По каким-то экономическим или гигиеническим соображениям при <начальнике полка генерале Федоре Григорьевиче> Г<ольтгое>ре очень плохо кормили и, главное, не топили, а зимы были в те годы прехолодные, нередко морозы от 25 до 30 градусов выдерживали по два месяца.
Бывало, вечером Г<ольтгое>р придет в роту, руки запрячет в рукава сюртука, плечи подняты вверх, он идет с неизбежной свитой дежурных <офицеров> сзади.
«Здесь душно! Жарко — отворить все форточки», — скажет он.
Форточки все открыты, и мы, озлобленные, зябнем напропалую.
В царствование императора Николая Павловича каждое воскресенье производился развод с церемонией, на котором присутствовал всегда сам император. От всех военно-учебных заведений, в том числе и от Дворянского полка, отправлялось непременно по одному взводу <…> Нечего и говорить о том блеске и роскоши, о том чудном военном экстракте, если можно так выразиться, который представлялся императору каждое воскресенье, и в особенности в ординарцах; в них всегда выбирались самые лучшие фронтовики, самые красивые мальчики, одетые всегда с иголки; нередко <…> императору представлялись от маленьких рот чуть не дети, а государь, оставшись довольным, собственноручно подымал за локти такого ординарца и награждал его царским поцелуем.
Обыкновенно мы выходили в развод часов в 10 утра, <…> нередко в трескучий мороз, <…> одетые в полной парадной форме, во всей амуниции, имея шинели внакидку; шинели эти тоненькие, так называемого серо-немецкого сукна, только в талии подшитые холстом, нисколько не придавали тепла; в четыре же часа мы уже возвращались домой, конечно, прозябшие и голодные.
В описываемое злополучное воскресенье развод был от нашей роты; государь почему-то в особенности был в духе и доволен разводом. Мороз был в этот день нестерпимый, так что, возвратясь домой, мы совсем окоченели от холоду; все старания обогреться дома в роте были напрасны… было или вовсе не топлено, или протоплено настолько слегка, что, назябшись, мы не могли согреться.
Кому, не знаю и не упомню, пришла нелепая мысль вытопить во что бы то ни стало; эту мысль подхватили другие, а чрез полчаса печи уже пылали крайне приветливым огнем, маня к себе обогреться прозябших. Вместо дров были употреблены табуреты ясеневого или березового дерева, которые составляли нашу единственную мебель — на ней мы сидели во время занятий и ужина. Пробило 9 часов вечера, час ужина.

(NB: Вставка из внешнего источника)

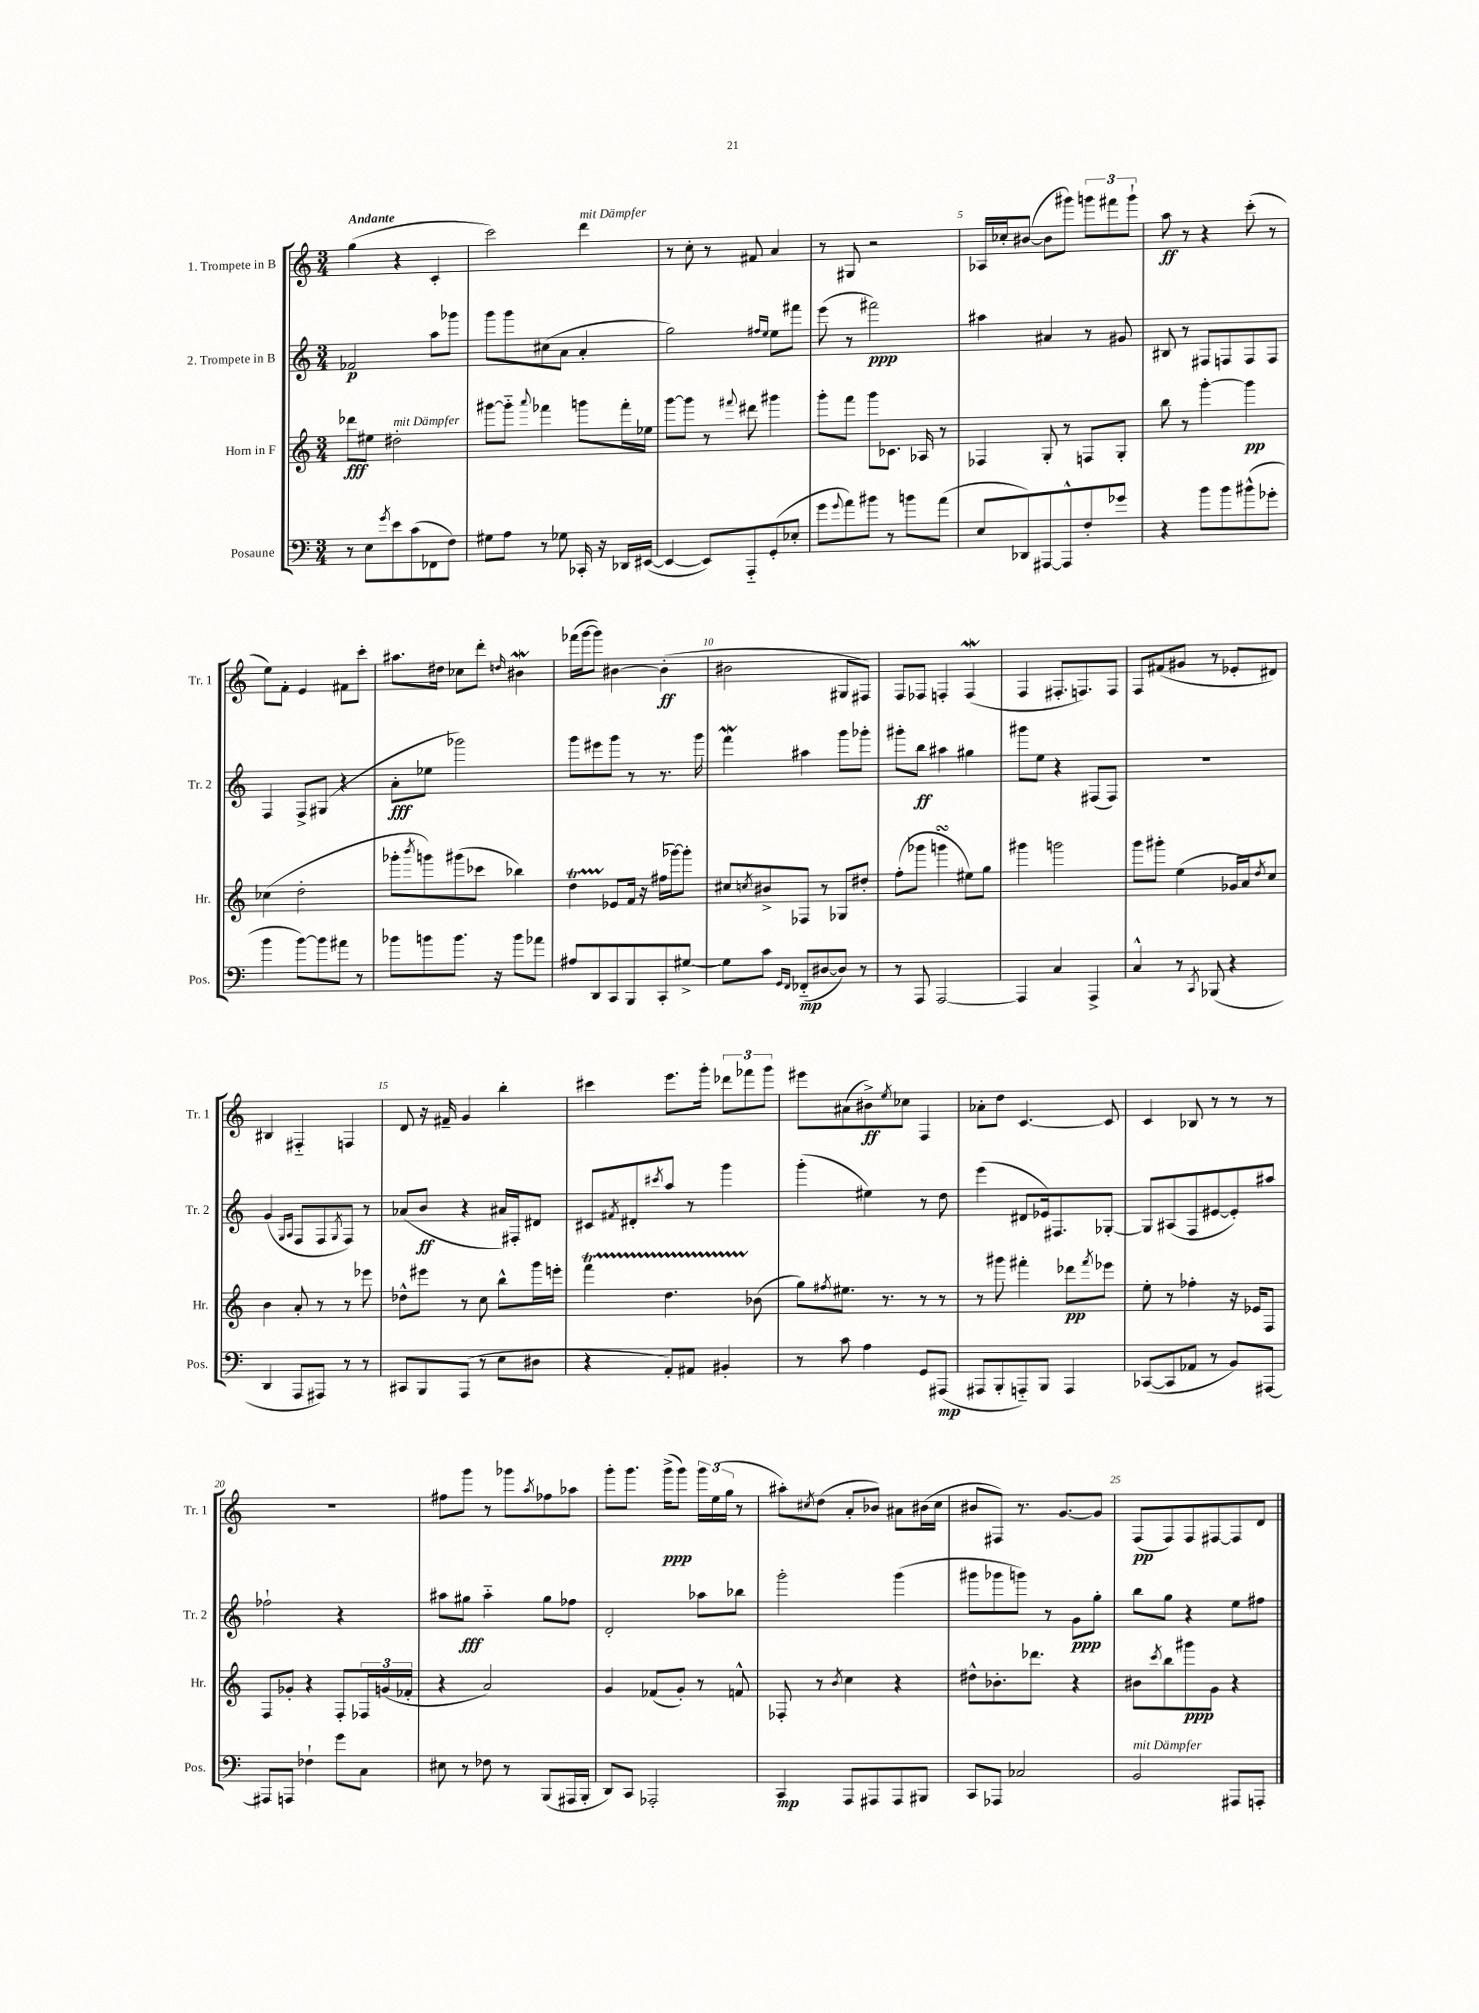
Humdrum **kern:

**kern	**dynam	**kern	**dynam	**kern	**dynam	**kern	**dynam
*part4	*part4	*part3	*part3	*part2	*part2	*part1	*part1
*staff4	*staff4	*staff3	*staff3	*staff2	*staff2	*staff1	*staff1
*I"Posaune	*	*I"Horn in F	*	*I"2. Trompete in B	*	*I"1. Trompete in B	*
*I'Pos.	*	*I'Hr.	*	*I'Tr. 2	*	*I'Tr. 1	*
*clefF4	*	*clefG2	*	*clefG2	*	*clefG2	*
*k[]	*	*k[]	*	*k[]	*	*k[]	*
*M3/4	*	*M3/4	*	*M3/4	*	*M3/4	*
=1	=1	=1	=1	=1	=1	=1	=1
!	!	!	!	!	!	!LO:TX:a:B:t=Andante	!
8r	.	8ddd-X\L	fff	2f-X/	p	(4gg\	.
8E\L	.	8ee#X\J	.	.	.	.	.
8qg/	.	.	.	.	.	.	.
!	!	!LO:TX:a:i:t=mit Dämpfer	!	!	!	!	!
8e\	.	2dd#X'\	.	.	.	4r	.
(8c\	.	.	.	.	.	.	.
8FF-X\	.	.	.	8aa\L	.	4c'/	.
8F\J)	.	.	.	8ggg-X\J	.	.	.
=2	=2	=2	=2	=2	=2	=2	=2
8G#X\L	.	[8ggg#X\L	.	8ggg\L	.	2ccc\)	.
8A\J	.	8ggg#\J]	.	8ggg\	.	.	.
.	.	8qqaaa/	.	.	.	.	.
8r	.	4fff-X\	.	(8cc#X\	.	.	.
8G-X\	.	.	.	8a\J	.	.	.
!	!	!	!	!	!	!LO:TX:a:i:t=mit Dämpfer	!
16CC-X'/	.	8gggn\L	.	4a'/	.	4ddd\	.
16r	.	.	.	.	.	.	.
16DD-X/LL	.	16fff-'\L	.	.	.	.	.
([16EE#X/JJ	.	16ee-X\JJ	.	.	.	.	.
=3	=3	=3	=3	=3	=3	=3	=3
4EE#/_	.	[8ggg\L	.	2gg\)	.	8r	.
.	.	8ggg\J]	.	.	.	8cc'\	.
8EE#/L])	.	8r	.	.	.	8r	.
.	.	8qqfff#X/	.	.	.	.	.
8AAA/	.	8ddd#X\	.	.	.	8f#X/	.
.	.	.	.	16qqff#X/LL	.	.	.
.	.	.	.	16qqee/JJ	.	.	.
(8GG'/	.	4ggg#X\	.	8ee\L	.	4a/	.
8E-X'/J	.	.	.	8fff#X\J	.	.	.
=4	=4	=4	=4	=4	=4	=4	=4
8g\L	.	8ggg'\L	.	(8eee\	.	8r	.
8qqg/	.	.	.	.	.	.	.
8a\)	.	8fff\J	.	8r	.	8G#X/	.
8b#X\J	.	8ggg\L	.	2fff#X\)	ppp	2r	.
8r	.	8.c-X\J	.	.	.	.	.
8bn\L	.	.	.	.	.	.	.
.	.	16A-X/	.	.	.	.	.
(8a\J	.	8r	.	.	.	.	.
=5	=5	=5	=5	=5	=5	=5	=5
8E/L	.	4F-X/	.	4aa#X\	.	16A-X/LL	.
.	.	.	.	.	.	16cc-X'/J	.
8DD-X/)	.	.	.	.	.	([8b#X/J	.
[8AAA#X/	.	8G'/	.	4a#X/	.	8b#\L]	.
8AAA#^^/]	.	8r	.	.	.	8ggg#X\J)	.
8F'/	.	8Fn/L	.	8r	.	12gggn\L	.
.	.	.	.	.	.	12fff#X\	.
8g-X/J	.	8G'/J	.	8g#X/	.	.	.
.	.	.	.	.	.	12ggg`\J	.
=6	=6	=6	=6	=6	=6	=6	=6
4r	.	8bb\	.	8B#X/	.	8aa\	ff
.	.	8r	.	8r	.	8r	.
8b\L	.	[4ggg'\	.	8F#X/L	.	4r	.
8b\	.	.	.	8Fn/	.	.	.
(8b#X^^\	.	4ggg\]	pp	8F/	.	(8ccc'\	.
8g-X'\J	.	.	.	8F/J	.	8r	.
!!LO:LB:g=z
=7	=7	=7	=7	=7	=7	=7	=7
4b\	.	(4cc-X\	.	4F/	.	8ee\L)	.
.	.	.	.	.	.	8f'\J	.
[8b\L)	.	2dd'\	.	8F^/L	.	4e/	.
8b\]	.	.	.	(8G#X/J	.	.	.
8a#X\J	.	.	.	4r	.	8f#X\L	.
8r	.	.	.	.	.	8ccc'\J	.
=8	=8	=8	=8	=8	=8	=8	=8
8b-X\L	.	8ggg-X'\L	.	8a'\L	fff	8.aa#X\L	.
.	.	8qbbb/	.	.	.	.	.
8bn\	.	8gggn\)	.	8ee-X\J	.	.	.
.	.	.	.	.	.	16dd#X\Jk	.
8.b\J	.	(8ggg#X\	.	2ggg-X\)	.	8cc-X\L	.
.	.	8ccc-X\J	.	.	.	8ddd'\J	.
16r	.	.	.	.	.	.	.
.	.	.	.	.	.	16qqddn/	.
8b\L	.	4bb-X\)	.	.	.	4b#XW\	.
8a-X\J	.	.	.	.	.	.	.
=9	=9	=9	=9	=9	=9	=9	=9
8A#X/L	.	4ddT\	.	8ggg\L	.	(16fff-X\LL	.
.	.	.	.	.	.	[16ggg\J	.
8DD/	.	.	.	8eee#X\	.	8ggg\J])	.
8CC/	.	8e-X/L	.	8ggg\J	.	[4b#X\	.
8BBB/	.	16f/Jk	.	8r	.	.	.
.	.	16r	.	.	.	.	.
8CC'/	.	(16ff#X\LL	.	8.r	.	(4b#'\]	ff
.	.	[16ggg-X\J)	.	.	.	.	.
[8G#X^/J	.	8ggg-'\J]	.	.	.	.	.
.	.	.	.	16ggg\	.	.	.
=10	=10	=10	=10	=10	=10	=10	=10
8G#\L]	.	8cc#X/L	.	4fffw\	.	2b#X\	.
.	.	8qccn/	.	.	.	.	.
8c\J	.	8b#X^/	.	.	.	.	.
16qqGG/LL	.	.	.	.	.	.	.
16qqFF/JJ	.	.	.	.	.	.	.
(8FF-X/L	mp	8F-X/J	.	4aa#X\	.	.	.
[8D#X/	.	8r	.	.	.	.	.
8D#/J])	.	8G-X/L	.	8ggg\L	.	8G#X/L	.
8r	.	8dd#X'/J	.	8ggg-X'\J	.	8F#X/J)	.
=11	=11	=11	=11	=11	=11	=11	=11
8r	.	(8ff'\L	.	8ggg#X'\L	.	8F/L	.
8AAA/	.	8ggg-X\J	.	8bb\J	ff	8F-X/J	.
[2AAA/	.	4gggnsSSS\	.	4aa#X\	.	4Fn'/	.
.	.	8ee#X\L)	.	4gg#X\	.	(4Fw/	.
.	.	8gg\J	.	.	.	.	.
=12	=12	=12	=12	=12	=12	=12	=12
4AAA/]	.	4ggg#X\	.	8ggg#X\L	.	4F/	.
.	.	.	.	8ee\J	.	.	.
4C/	.	2gggn\	.	4r	.	8.F#X'/L	.
.	.	.	.	.	.	8.Fn/)	.
4AAA^/	.	.	.	(8F#X/L	.	.	.
.	.	.	.	8F#/J)	.	8F/J	.
=13	=13	=13	=13	=13	=13	=13	=13
4C^^/	.	8ggg\L	.	2.r	.	8F/L	.
.	.	8ggg#X'\J	.	.	.	(8f#X/	.
8r	.	(4ee\	.	.	.	8g#X/J	.
8qCC/	.	.	.	.	.	.	.
(8BBB-X/	.	.	.	.	.	8r	.
4r	.	16g-X/LL	.	.	.	8e-X'/L	.
.	.	16a/J)	.	.	.	.	.
.	.	8qdd/	.	.	.	.	.
.	.	8cc/J	.	.	.	8d#X/J)	.
!!LO:LB:g=z
=14	=14	=14	=14	=14	=14	=14	=14
4DD/	.	4b\	.	(4g/	.	4B#X/	.
.	.	.	.	16qqG/LL	.	.	.
.	.	.	.	16qqA/JJ	.	.	.
8AAA/L	.	8a'/	.	8F/L	.	4F#X/	.
8AAA#X/J)	.	8r	.	8F/	.	.	.
.	.	.	.	8qG/	.	.	.
8r	.	8r	.	8F/J)	.	4Fn/	.
8r	.	8eee-X\	.	8r	.	.	.
=15	=15	=15	=15	=15	=15	=15	=15
8CC#X/L	.	8dd-X^^\L	.	(8a-X/L	.	8d/	.
8BBB/	.	8eee#X\J	.	8b/J	ff	16r	.
.	.	.	.	.	.	16f#X~/	.
(8AAA/J	.	8r	.	4r	.	4g/	.
8r	.	8cc\	.	.	.	.	.
8E\L	.	8bb^^\L	.	16a#X/LL)	.	4bb'\	.
.	.	.	.	16F#X'/J	.	.	.
8D#X\J	.	16ggg\L	.	8d#X/J	.	.	.
.	.	16eeen'\JJ	.	.	.	.	.
=16	=16	=16	=16	=16	=16	=16	=16
4r	.	4fffT\	.	8c#X/L	.	4ccc#X\	.
.	.	.	.	8qf#X/	.	.	.
.	.	.	.	8d#X'/	.	.	.
.	.	.	.	8qccc#X/	.	.	.
8AA'/L)	.	4.ddTTT\	.	8aa/J	.	8.eee\L	.
8AA#X/J	.	.	.	8r	.	.	.
.	.	.	.	.	.	16ggg'\Jk	.
4BB#X'/	.	.	.	4ggg\	.	12ddd-X\L	.
.	.	.	.	.	.	12fff-X\	.
.	.	(8b-X\	.	.	.	.	.
.	.	.	.	.	.	12ggg\J	.
=17	=17	=17	=17	=17	=17	=17	=17
8r	.	8gg\L)	.	(4ggg'\	.	8eee#X\L	.
.	.	8qff#X/	.	.	.	.	.
8c\	.	8.ee#X\J	.	.	.	(8a#X\	.
4A\	.	.	.	4ee#X\)	.	8b#X^\)	ff
.	.	8.r	.	.	.	.	.
.	.	.	.	.	.	8qee/	.
.	.	.	.	.	.	8cc-X\J	.
8GG/L	.	8r	.	8r	.	4F/	.
(8AAA#X/J	mp	8r	.	8dd\	.	.	.
=18	=18	=18	=18	=18	=18	=18	=18
8AAA#X/L	.	8r	.	(4eee\	.	8a-X'\L	.
8BBB'/	.	8ggg#X\	.	.	.	8dd\J	.
8AAAn/)	.	4fff#X'\	.	8d#X/L	.	[4.c/	.
8BBB/J	.	.	.	16e-X/k)	.	.	.
.	.	.	.	8.F#X/	.	.	.
4AAA/	.	8ddd-X\L	pp	.	.	.	.
.	.	8qfff#/	.	.	.	.	.
.	.	8eee-X\J	.	[8G-X'/J	.	8c/]	.
=19	=19	=19	=19	=19	=19	=19	=19
([8CC-X/L	.	8ee'\	.	8G-/L]	.	4c/	.
8CC-/]	.	8r	.	(8A#X/	.	.	.
8AA-X/J	.	4ff-X'\	.	8F/	.	8B-X/	.
8r	.	.	.	[8e#X/	.	8r	.
8BB/L)	.	16r	.	8e#'/])	.	8r	.
.	.	16e-X/KL	.	.	.	.	.
[8AAA#X/J	.	8F/J	.	8aa#X/J	.	8r	.
!!LO:LB:g=z
=20	=20	=20	=20	=20	=20	=20	=20
8AAA#X/L]	.	8F/L	.	2ff-X`\	.	2.r	.
8AAAn/J	.	8g-X'/J	.	.	.	.	.
4F-X`\	.	4r	.	.	.	.	.
8g\L	.	8F'/L	.	4r	.	.	.
8C\J	.	24F-X/L	.	.	.	.	.
.	.	(24gn/	.	.	.	.	.
.	.	24f-X'/JJ	.	.	.	.	.
=21	=21	=21	=21	=21	=21	=21	=21
8E#X\	.	4r	.	8aa#X\L	.	8ff#X\L	.
8r	.	.	.	8gg#X\J	fff	8ggg\J	.
8F-X\	.	2a/)	.	4aa#\	.	8r	.
8r	.	.	.	.	.	8ggg-X\L	.
.	.	.	.	.	.	8qaa/	.
(8BBB/L	.	.	.	8gg#\L	.	8ff-X\	.
16AAA#X/L	.	.	.	8ff-X\J	.	8aa-X\J	.
16BBB'/JJ	.	.	.	.	.	.	.
=22	=22	=22	=22	=22	=22	=22	=22
8DD/L)	.	4g/	.	2d'/	.	8ggg'\L	.
8CC/J	.	.	.	.	.	8.ggg\J	.
2AAA-X'/	.	(8f-X/L	.	.	.	.	.
.	.	.	.	.	.	(16ggg^\KL	ppp
.	.	8g'/J)	.	.	.	8ggg\J)	.
.	.	8r	.	8aa-X\L	.	24ggg\LL	.
.	.	.	.	.	.	(24ee\	.
.	.	.	.	.	.	24gg\JJ	.
.	.	8fn^^/	.	8bb-X\J	.	8r	.
=23	=23	=23	=23	=23	=23	=23	=23
4CC/	mp	8F-X'/	.	2ggg'\	.	8aa#X'\L)	.
.	.	.	.	.	.	8qcc#X/	.
.	.	8r	.	.	.	(8dd\J	.
.	.	8qb/	.	.	.	.	.
8AAA/L	.	4cc\	.	.	.	8a'/L	.
8AAA#X/	.	.	.	.	.	8b-X/J)	.
8AAA#/	.	4r	.	(4ggg\	.	8a#X\L	.
8BBB#X/J	.	.	.	.	.	(16b#X\L	.
.	.	.	.	.	.	16cc#\JJ	.
=24	=24	=24	=24	=24	=24	=24	=24
8CC/L	.	8dd#X^^\L	.	8ggg#X\L	.	8b#X/L	.
8AAA-X/J	.	8.b-X'\	.	8ggg-X\	.	8F#X/J)	.
2C-X/	.	.	.	8gggn\J)	.	8.r	.
.	.	8.ddd-X\J	.	.	.	.	.
.	.	.	.	8r	.	.	.
.	.	.	.	.	.	[8.g/L	.
.	.	4r	.	8g\L	ppp	.	.
.	.	.	.	8gg'\J	.	8g/J]	.
=25	=25	=25	=25	=25	=25	=25	=25
!LO:TX:a:i:t=mit Dämpfer	!	!	!	!	!	!	!
2BB/	.	8b#X\L	.	8bb\L	.	(8F/L	pp
.	.	8qccc/	.	.	.	.	.
.	.	8bb\	.	8gg\J	.	8F/)	.
.	.	8ggg#X\	ppp	4r	.	8F/	.
.	.	8g\J	.	.	.	[8F#X/	.
8AAA#X/L	.	4r	.	8ee\L	.	8F#/]	.
8AAAn'/J	.	.	.	8ff#X\J	.	8d/J	.
==	==	==	==	==	==	==	==
*-	*-	*-	*-	*-	*-	*-	*-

«Строиться к ужину!» — закричал дежурный по роте унтер-офицер.
Оказалось, что большей половины табуретов недостает. Офицер, дежурный по роте, был штабс-капитан Романов, обойдя все столы, он убедился, что большая половина воспитанников ужинают стоя.
«Где же табуреты?!» — закричал он.
«В печке!» — раздался чей-то голос из воспитанников.
Не расспрашивая, кто это сказал, не учиняя никакого предварительного расследования, Романов отправился прямо на квартиру к директору Г<ольтгоеру>, а директор, как мы узнали уже потом, в тот же момент полетел к <начальнику Пажеского и всех сухопутных кадетских корпусов> великому князю Михаилу Павловичу и донес ему о случившемся.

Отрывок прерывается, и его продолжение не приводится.